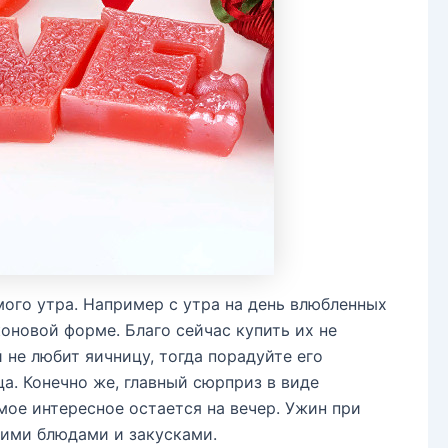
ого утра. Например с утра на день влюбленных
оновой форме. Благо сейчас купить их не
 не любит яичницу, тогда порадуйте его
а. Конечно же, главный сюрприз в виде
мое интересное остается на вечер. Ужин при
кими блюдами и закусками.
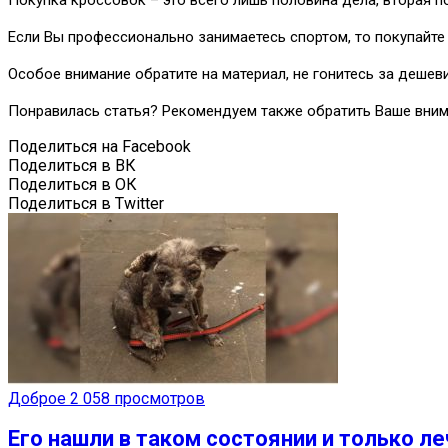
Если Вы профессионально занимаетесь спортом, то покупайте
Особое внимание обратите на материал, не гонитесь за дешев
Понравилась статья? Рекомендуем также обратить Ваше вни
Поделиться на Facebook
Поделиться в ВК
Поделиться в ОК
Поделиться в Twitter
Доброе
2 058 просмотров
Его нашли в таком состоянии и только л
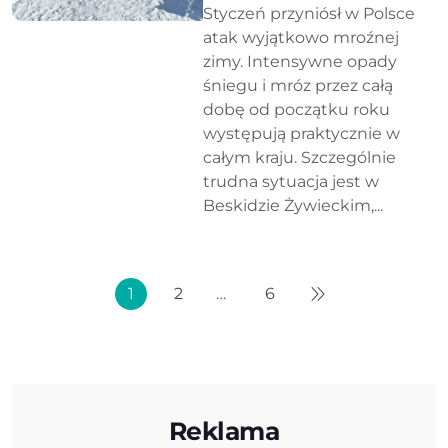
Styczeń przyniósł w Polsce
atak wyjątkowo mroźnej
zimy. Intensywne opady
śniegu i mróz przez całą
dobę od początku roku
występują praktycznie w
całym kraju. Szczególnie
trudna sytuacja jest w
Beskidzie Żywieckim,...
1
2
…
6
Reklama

-- -- --

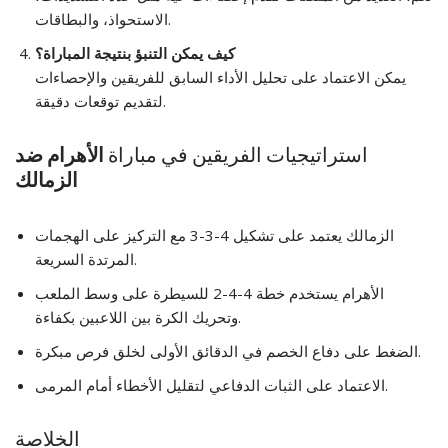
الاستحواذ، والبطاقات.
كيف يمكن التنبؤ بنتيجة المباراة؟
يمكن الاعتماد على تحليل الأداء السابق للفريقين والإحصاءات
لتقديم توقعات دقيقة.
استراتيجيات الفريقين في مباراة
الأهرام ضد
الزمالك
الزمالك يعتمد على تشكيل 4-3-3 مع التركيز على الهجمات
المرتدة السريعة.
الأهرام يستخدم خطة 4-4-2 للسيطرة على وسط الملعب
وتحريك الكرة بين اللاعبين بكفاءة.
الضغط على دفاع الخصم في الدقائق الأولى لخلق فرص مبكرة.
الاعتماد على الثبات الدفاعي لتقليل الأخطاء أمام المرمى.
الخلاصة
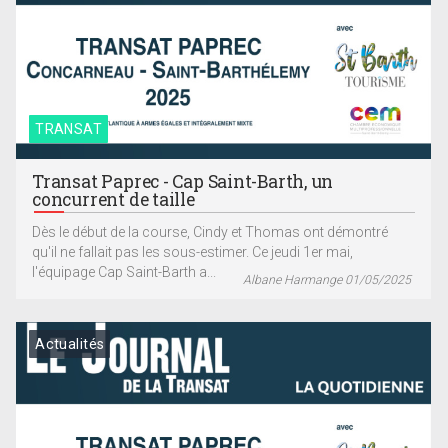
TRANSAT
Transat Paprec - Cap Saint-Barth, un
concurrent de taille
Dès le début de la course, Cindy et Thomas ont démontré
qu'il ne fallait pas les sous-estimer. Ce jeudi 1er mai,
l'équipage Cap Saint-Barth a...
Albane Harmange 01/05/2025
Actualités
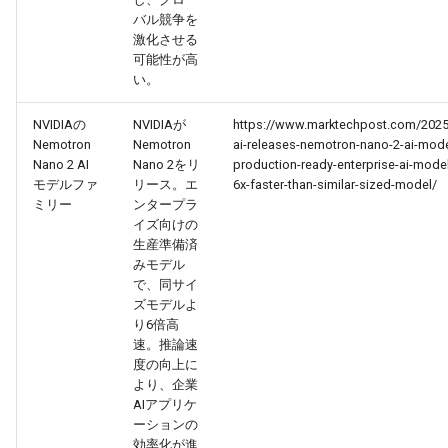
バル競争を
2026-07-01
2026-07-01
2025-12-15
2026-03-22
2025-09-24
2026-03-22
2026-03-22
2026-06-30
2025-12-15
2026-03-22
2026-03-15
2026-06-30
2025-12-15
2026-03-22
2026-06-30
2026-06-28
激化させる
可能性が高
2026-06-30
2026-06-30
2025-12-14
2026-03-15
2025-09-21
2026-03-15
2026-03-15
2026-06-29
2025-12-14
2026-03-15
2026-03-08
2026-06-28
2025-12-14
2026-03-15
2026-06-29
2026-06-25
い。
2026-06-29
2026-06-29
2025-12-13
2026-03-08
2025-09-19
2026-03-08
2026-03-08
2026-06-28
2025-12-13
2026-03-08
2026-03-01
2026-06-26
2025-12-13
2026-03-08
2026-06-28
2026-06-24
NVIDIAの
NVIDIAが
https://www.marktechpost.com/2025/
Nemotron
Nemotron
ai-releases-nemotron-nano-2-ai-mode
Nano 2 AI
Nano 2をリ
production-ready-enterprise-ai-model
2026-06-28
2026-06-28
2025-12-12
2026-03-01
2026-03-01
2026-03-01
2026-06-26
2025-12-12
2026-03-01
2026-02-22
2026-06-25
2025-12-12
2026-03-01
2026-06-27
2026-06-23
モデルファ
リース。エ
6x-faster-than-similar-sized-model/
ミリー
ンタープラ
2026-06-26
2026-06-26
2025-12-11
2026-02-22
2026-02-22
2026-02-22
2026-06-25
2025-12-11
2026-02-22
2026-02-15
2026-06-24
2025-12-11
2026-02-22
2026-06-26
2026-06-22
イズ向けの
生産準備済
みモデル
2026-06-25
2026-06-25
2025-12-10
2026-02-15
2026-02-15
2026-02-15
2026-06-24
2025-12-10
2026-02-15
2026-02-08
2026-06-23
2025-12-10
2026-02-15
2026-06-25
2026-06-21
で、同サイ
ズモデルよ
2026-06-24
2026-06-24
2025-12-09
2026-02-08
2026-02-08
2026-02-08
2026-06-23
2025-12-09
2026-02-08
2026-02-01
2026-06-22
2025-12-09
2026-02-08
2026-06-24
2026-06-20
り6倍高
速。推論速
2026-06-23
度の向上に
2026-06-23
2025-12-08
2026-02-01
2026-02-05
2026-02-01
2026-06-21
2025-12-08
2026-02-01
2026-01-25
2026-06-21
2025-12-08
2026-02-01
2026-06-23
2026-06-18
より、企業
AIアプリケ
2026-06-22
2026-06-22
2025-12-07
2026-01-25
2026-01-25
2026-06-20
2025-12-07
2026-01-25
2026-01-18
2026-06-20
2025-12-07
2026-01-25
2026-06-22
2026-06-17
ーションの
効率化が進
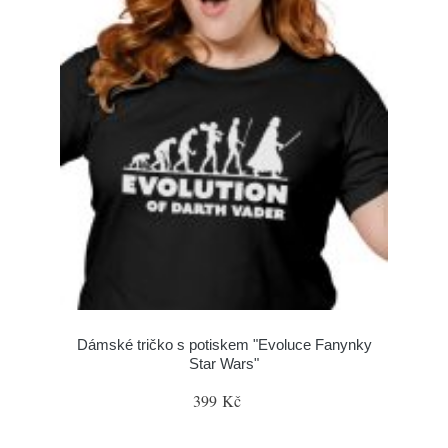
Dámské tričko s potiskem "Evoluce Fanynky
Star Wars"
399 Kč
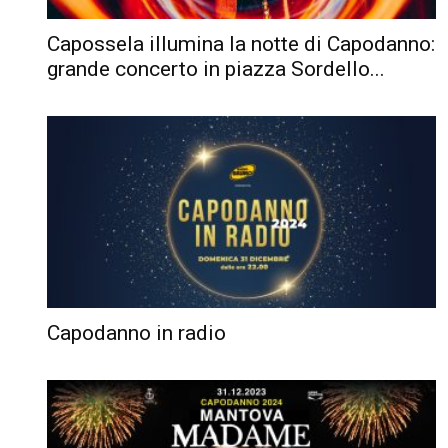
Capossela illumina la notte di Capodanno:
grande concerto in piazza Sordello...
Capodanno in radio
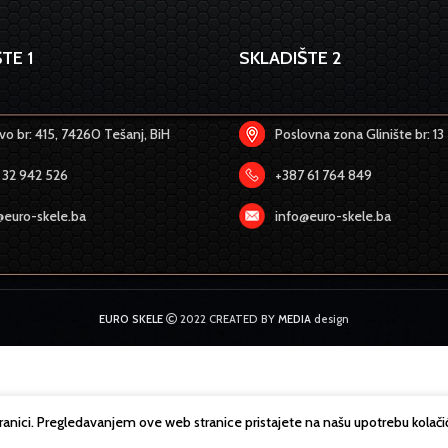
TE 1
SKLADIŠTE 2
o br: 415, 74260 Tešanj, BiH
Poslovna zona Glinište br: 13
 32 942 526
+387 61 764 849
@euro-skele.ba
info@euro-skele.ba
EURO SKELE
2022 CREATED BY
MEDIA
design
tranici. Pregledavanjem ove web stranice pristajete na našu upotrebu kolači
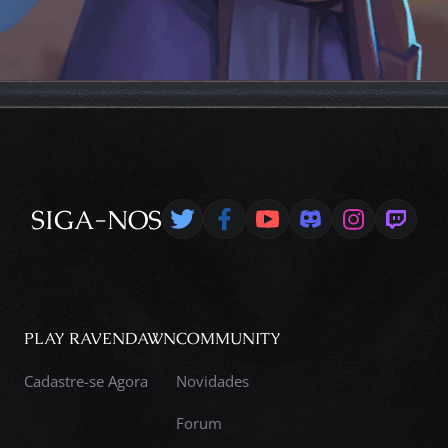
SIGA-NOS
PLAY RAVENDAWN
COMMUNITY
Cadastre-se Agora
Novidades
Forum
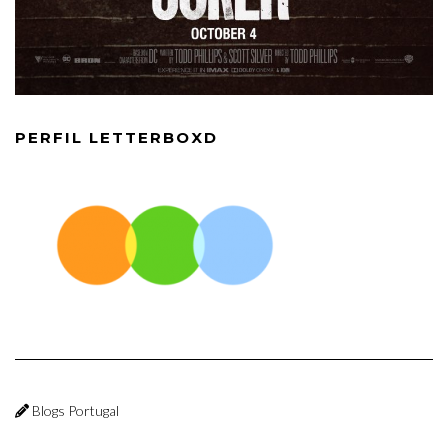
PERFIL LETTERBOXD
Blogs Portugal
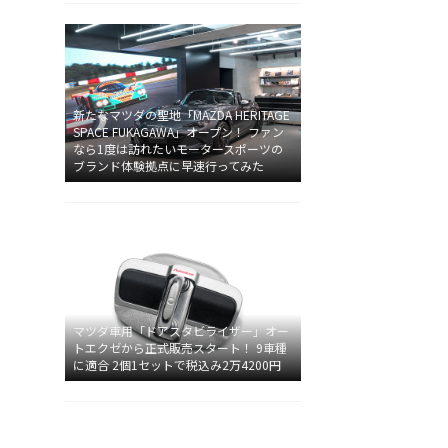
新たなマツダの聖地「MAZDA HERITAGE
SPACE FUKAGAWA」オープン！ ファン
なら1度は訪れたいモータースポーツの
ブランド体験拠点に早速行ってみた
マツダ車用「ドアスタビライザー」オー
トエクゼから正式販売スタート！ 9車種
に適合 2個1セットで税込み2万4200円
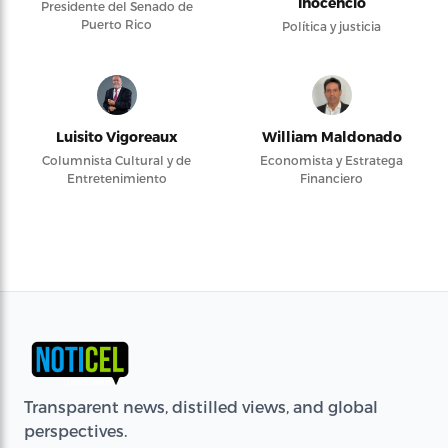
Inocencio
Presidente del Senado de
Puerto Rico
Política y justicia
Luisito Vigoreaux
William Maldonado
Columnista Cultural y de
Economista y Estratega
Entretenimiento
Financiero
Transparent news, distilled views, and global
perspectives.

-- -- --

Directive → A complete answer lists every line of the listing above that holds the word "Saint".

Final answer →
Transat Paprec - Cap Saint-Barth, un
l'équipage Cap Saint-Barth a...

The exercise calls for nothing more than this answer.